I spent 2 hours tracking a bug yesterday caused by a bad habit I’ve realized I must break.
In Python I tend to create base classes to derive common functionality, a good practice. I also tend to set default attributes on the class, like so.
class Plant(object): species = 'not known' class Kale(Plant): species = 'brassica' def __init__(self, name): self.name = name
My intention is to create lots of Kale objects, some of them will be different varieties of Kale. The intention of the base class and even of the Kale class is to define some common methods and functionality more than it is to defined the data semantics which will be pre instance.
At this point I realize something, there can be multiple species of different plants, so I change my code.
class Plant(object): species = [] class Kale(Plant): species = ['brassica'] def __init__(self, name): self.name = name
This looks kosher, but it’s not. The problem is that when I first modeled the data I was just initializing species so that it would always be set to something, the information was expected to change per instance. I was using the class to derive unique functionality, not define the data as a class inheritance hierarchy. But continuing to lazily initialize attributes per class which are really suppose to be per instance will end up biting me in the ass.
spear_kale = Kale("Spear Kale") kai_lan = Kale("Kai-Lan") # A chinese form of Brassica oleracea kai_lan.species.append("Brassica oleracea")
You see the problem now.
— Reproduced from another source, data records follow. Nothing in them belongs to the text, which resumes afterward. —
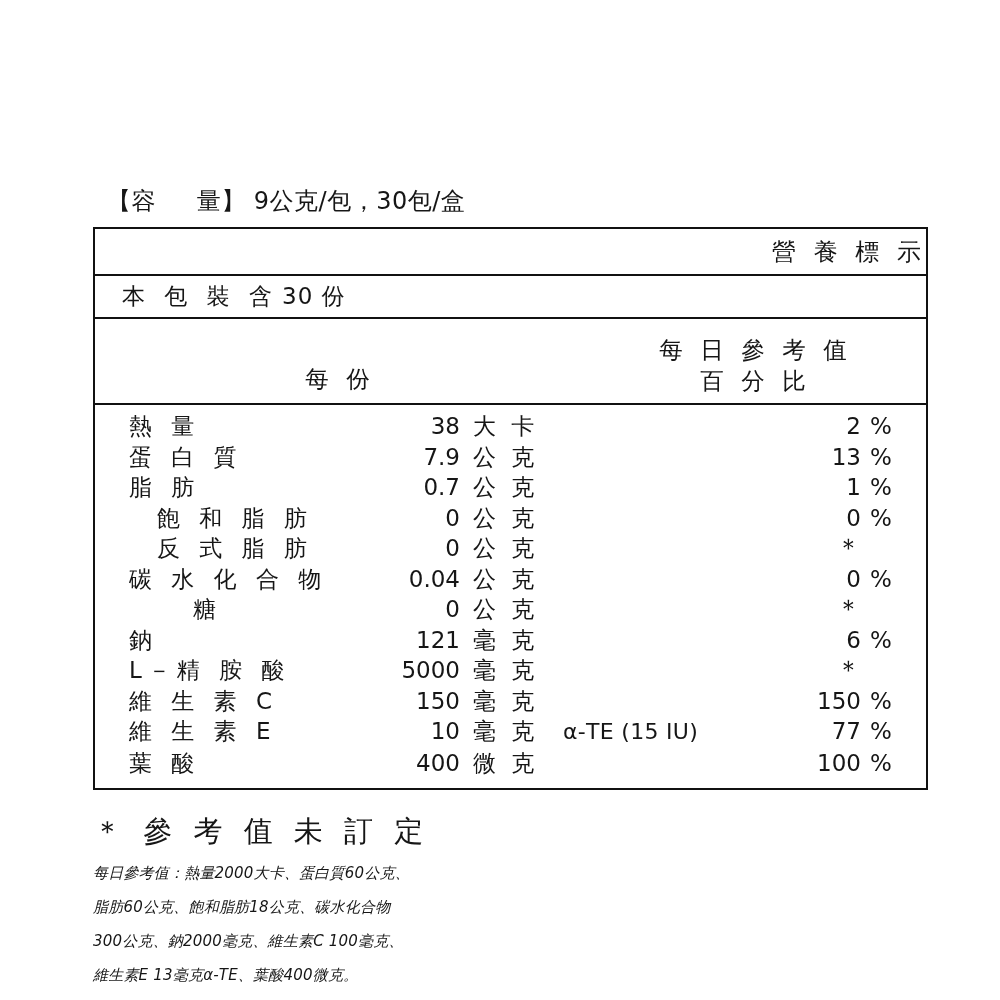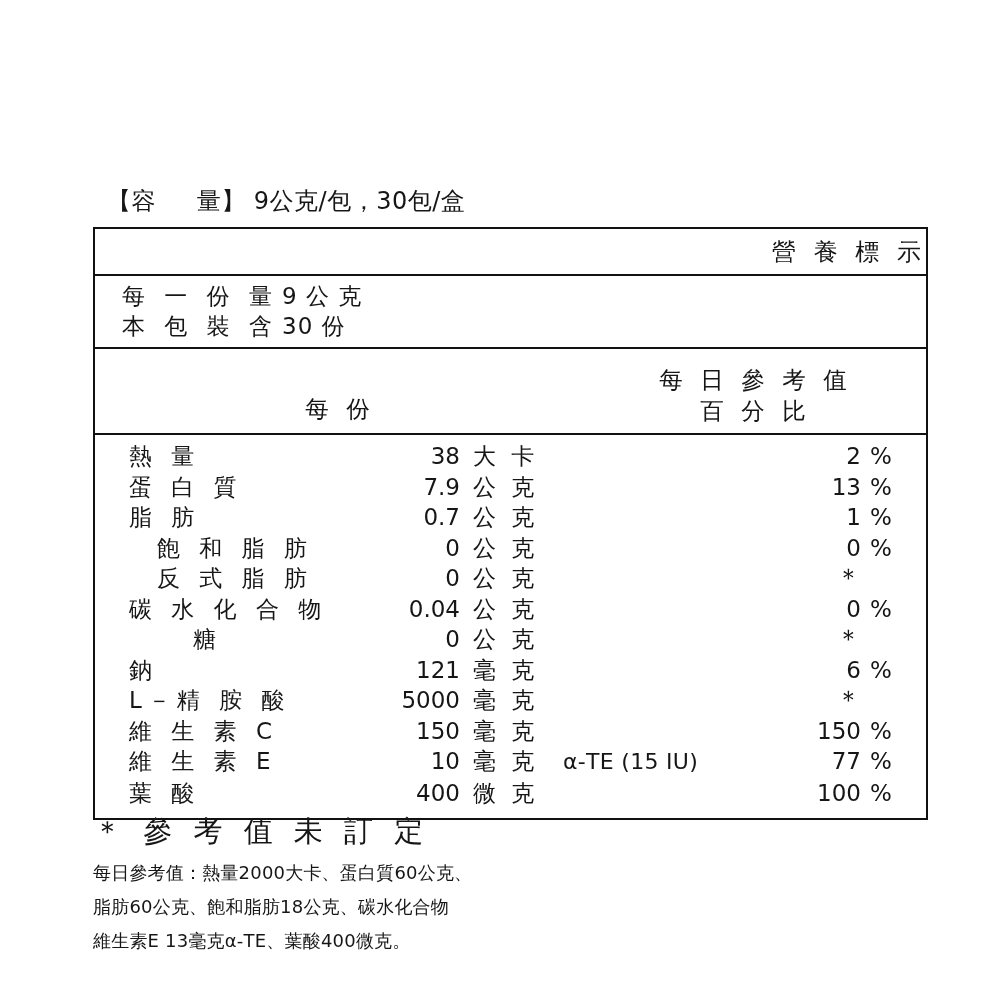--- a/index.html
+++ b/index.html
@@ -165,42 +165,39 @@
     top: 812px;
     width: 840px;
   }
   .foot-star {
     font-size: 29px;
     letter-spacing: 6px;
     white-space: pre;
     margin-bottom: 4px;
   }
   .foot-line {
-    font-size: 18px;
+    font-size: 15px;
     line-height: 34px;
     white-space: pre;
     letter-spacing: 0.2px;
+    font-style: italic;
   }
 </style>
 </head>
 <body>
 
 <div class="page">
 
 
   <div class="capacity">【容     量】 9公克/包，30包/盒</div>
 
   <div class="nut-table">
     <div class="nut-title">營 養 標 示</div>
 
     <div class="serving-block">
-      <div class="serving-row">
-        <span class="serving-label">每 一 份 量</span>
-        <span class="serving-value">9 公 克</span>
-      </div>
       <div class="serving-row">
         <span class="serving-label">本 包 裝 含</span>
         <span class="serving-value">30 份</span>
       </div>
     </div>
 
     <div class="head-block">
       <div class="head-left">每 份</div>
       <div class="head-right">
         <div>每 日 參 考 值</div>
@@ -306,17 +303,18 @@
           <span class="r-pcts">%</span>
         </div>
       </div>
   </div>
 
   <div class="foot">
     <div class="foot-star">＊ 參 考 值 未 訂 定</div>
     <div id="foot-lines">
         <div class="foot-line">每日參考值：熱量2000大卡、蛋白質60公克、</div>
         <div class="foot-line">脂肪60公克、飽和脂肪18公克、碳水化合物</div>
+        <div class="foot-line">300公克、鈉2000毫克、維生素C 100毫克、</div>
         <div class="foot-line">維生素E 13毫克α-TE、葉酸400微克。</div>
       </div>
   </div>
 
 </div>
 
 </body></html>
When species was a string new instances of Kale that changed it would change the reference to species for their instance to a new string. Now that it’s a list and we are using append we are appending instance information to the class attribute and spear_kale and any other new Kale instances will have the kai_lan species info attached to them. The initialization of the species list should have been done in __init__ because, once modified, it’s actually information that is per instance not per class.
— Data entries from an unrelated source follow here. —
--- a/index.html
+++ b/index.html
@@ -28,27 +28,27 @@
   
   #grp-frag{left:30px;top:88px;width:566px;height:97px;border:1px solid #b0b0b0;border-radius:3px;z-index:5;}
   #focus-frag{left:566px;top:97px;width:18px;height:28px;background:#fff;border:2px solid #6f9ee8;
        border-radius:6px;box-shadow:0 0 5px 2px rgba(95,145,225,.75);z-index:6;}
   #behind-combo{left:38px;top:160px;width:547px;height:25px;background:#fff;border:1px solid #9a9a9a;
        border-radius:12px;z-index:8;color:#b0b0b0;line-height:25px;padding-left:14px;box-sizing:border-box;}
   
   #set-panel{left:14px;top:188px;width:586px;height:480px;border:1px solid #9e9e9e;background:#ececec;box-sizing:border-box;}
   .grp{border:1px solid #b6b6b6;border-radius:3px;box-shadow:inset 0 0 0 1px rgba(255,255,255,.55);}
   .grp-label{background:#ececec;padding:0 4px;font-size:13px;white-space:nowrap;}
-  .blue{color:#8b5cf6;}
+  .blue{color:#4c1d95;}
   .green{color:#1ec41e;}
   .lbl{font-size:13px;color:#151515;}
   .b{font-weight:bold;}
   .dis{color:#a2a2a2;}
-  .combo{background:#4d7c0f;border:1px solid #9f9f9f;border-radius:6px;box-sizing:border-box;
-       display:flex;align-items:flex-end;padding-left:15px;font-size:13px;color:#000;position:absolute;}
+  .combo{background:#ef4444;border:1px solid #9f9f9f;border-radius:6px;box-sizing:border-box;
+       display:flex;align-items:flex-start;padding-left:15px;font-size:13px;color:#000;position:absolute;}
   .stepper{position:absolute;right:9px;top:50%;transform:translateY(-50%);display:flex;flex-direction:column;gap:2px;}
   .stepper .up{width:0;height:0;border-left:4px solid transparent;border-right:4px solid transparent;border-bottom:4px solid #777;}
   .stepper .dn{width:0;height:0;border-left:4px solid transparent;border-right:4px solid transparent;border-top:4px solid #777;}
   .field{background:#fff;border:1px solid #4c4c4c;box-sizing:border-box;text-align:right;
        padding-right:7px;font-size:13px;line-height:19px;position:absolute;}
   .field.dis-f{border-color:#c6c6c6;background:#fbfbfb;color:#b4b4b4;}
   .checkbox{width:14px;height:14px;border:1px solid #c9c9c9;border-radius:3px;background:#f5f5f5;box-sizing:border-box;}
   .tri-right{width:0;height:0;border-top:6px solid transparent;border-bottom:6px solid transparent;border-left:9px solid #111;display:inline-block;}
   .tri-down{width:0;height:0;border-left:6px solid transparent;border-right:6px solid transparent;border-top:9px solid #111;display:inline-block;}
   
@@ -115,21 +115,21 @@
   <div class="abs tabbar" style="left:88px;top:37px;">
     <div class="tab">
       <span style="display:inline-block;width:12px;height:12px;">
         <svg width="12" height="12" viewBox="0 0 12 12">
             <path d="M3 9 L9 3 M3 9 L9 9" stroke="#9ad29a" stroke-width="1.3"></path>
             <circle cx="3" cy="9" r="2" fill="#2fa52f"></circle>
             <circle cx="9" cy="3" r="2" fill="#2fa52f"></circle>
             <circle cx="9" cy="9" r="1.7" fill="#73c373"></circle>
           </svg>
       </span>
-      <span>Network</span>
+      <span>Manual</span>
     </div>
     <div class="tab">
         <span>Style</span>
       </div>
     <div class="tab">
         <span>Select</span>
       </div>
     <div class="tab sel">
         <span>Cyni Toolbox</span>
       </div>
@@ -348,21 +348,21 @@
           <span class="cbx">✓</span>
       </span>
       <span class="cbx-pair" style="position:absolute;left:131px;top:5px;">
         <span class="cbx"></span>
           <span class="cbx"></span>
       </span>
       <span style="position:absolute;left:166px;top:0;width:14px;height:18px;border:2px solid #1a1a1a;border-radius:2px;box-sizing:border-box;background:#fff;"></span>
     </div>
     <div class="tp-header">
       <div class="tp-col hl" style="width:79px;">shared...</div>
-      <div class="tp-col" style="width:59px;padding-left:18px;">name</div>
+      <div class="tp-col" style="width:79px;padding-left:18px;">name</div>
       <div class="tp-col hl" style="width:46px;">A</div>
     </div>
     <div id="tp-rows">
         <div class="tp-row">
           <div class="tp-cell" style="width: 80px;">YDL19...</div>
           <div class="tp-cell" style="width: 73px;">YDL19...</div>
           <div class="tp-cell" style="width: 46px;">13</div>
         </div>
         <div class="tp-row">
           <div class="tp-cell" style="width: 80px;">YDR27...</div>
If I would have been using a list in the beginning I probably never would have created it as a class attribute. Since Plant doesn’t have an __init__ and it seemed like a good idea to default new subclasses to _something_ and I continued to use that pattern in defining the defaults all the way up until it bit me.
This illustration is pretty straightforward, but today I was debugging an issue in a default added to a base class of a wsgi application class and it took me 2 hours to figure out why an attribute being accessed in one web server was actually pulling an attribute that should only be accessible from a different web server in the same Python. It was painful and as a result I’ll be much more diligent about defined defaults that are per instance in an __init__ upfront instead of being lazy.